Et pourtant, deux siècles et demi plus tard, dans notre démocratie française, des événements similaires par leur forme, sinon – au moins peut-on l’espérer – par leurs conséquences, se renouvellent. Le Pouvoir d’Etat, qui ne se réclame plus du droit divin, est privé de la ressource du sacrilège religieux, qui ne fait plus peur à personne. Mais cela ne l’empêche pas de mettre en scène sa puissance et de chercher à susciter une indignation unanime, en invoquant ce que l’on pourrait appeler un sacrilège laïque : la dégradation, temporaire et sans conséquence sur le plan humain, de machines qui – comme chacun sait -, font « l’honneur de la France » et qui sont investies par là d’une haute valeur symbolique : les TGV. Suivent d’autres éléments, dont la similitude avec ceux de l’affaire du chevalier de La Barre sont frappantes. Des jeunes gens, dont le principal forfait est leur volonté de vivre autrement et qui, circonstance aggravante, sont des intellectuels ayant renoncé à leurs privilèges pour partager, dans un village, la condition précaire qui est aujourd’hui celle de millions de personnes, sont hâtivement incriminés et embastillés sans preuves, mais à grand bruit. Comme dans l’affaire du chevalier de La Barre, tout ce qui tient lieu de preuve se résume à la possession d’un livre considéré comme subversif. Non plus, cette fois, le Dictionnaire philosophique, pieusement commenté de nos jours dans les écoles de la République, mais L’insurrection qui vient. Il faut noter pourtant une différence. Tandis que le chevalier et ses compagnons sont accusés d’actes qu’ils sont supposés avoir commis, nos amis de Tarnac sont accusés d’actes qu’ils pourraient commettre, mais dans un avenir indéfini. L’univers totalitaire anticipé par Steven Spielberg dans Minority report, se met ainsi en place, à nos portes, sous nos yeux. Il fait pâlir d’envie les instruments, qui paraissent aujourd’hui bien rudimentaires, dont pouvait user le pouvoir absolutiste de l’Ancien Régime.
Le chevalier de La Barre est devenu une icône de la libre pensée. Des associations, des commémorations, des livres innombrables célèbrent sa mémoire.
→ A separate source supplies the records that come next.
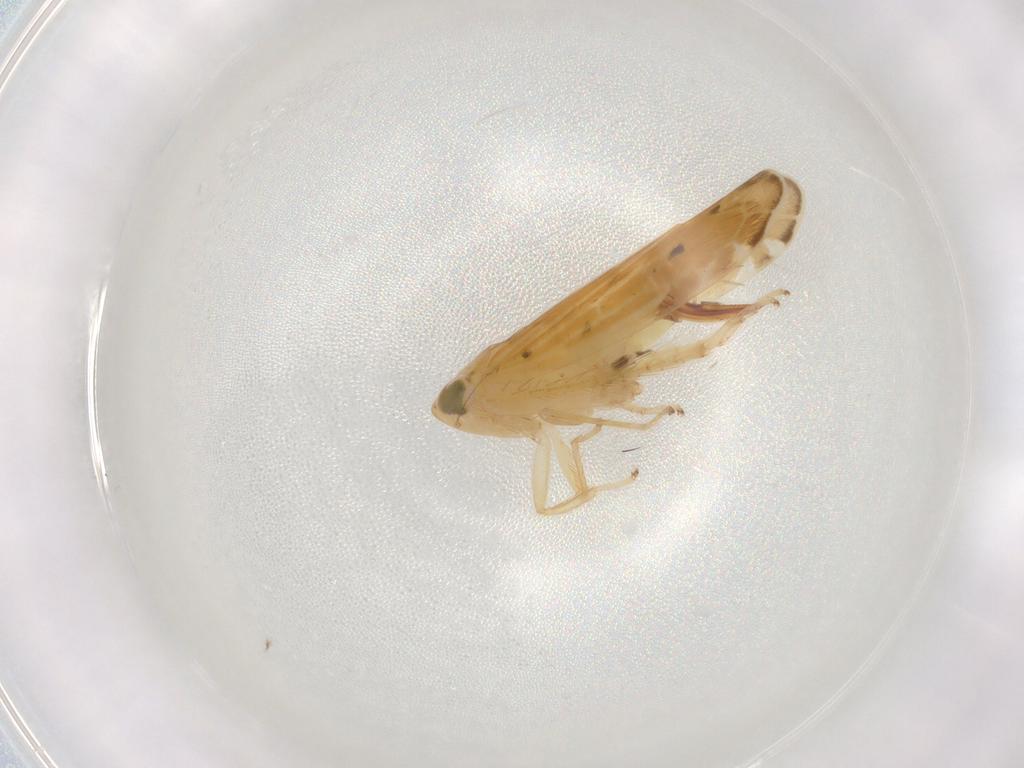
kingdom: Animalia
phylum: Arthropoda
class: Insecta
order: Hemiptera
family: Cicadellidae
Son martyr annonce avec éclat l’explosion de la Révolution qui vient, celle de 1789. Les pouvoirs qui se réclament aujourd’hui de cette révolution seraient avisés de renoncer à la stratégie à courte vue consistant à chercher à éloigner l’Insurrection qui vient en faisant de nouveaux martyrs. Même ceux qui ne connaissent d’autres raisons que la raison d’Etat, doivent savoir aussi, parfois, faire marche arrière. Ne serait-ce que pour échapper au ridicule.
Il faut libérer immédiatement Julien et Yildune.
Luc Boltanski et Elisabeth Claverie
Tribune publiée sur Médiapart / 13 décembre 2008
Elisabeth Claverie est directrice de recherche au CNRS.
Luc Boltanski est directeur d’études à l’EHESS.
Ils ont publié en 2007 (avec Nicolas Offenstadt et Stephane Van Damme) un ouvrage collectif consacré à l’histoire de la forme affaire : Affaires, scandales et grandes causes (Paris, Stock).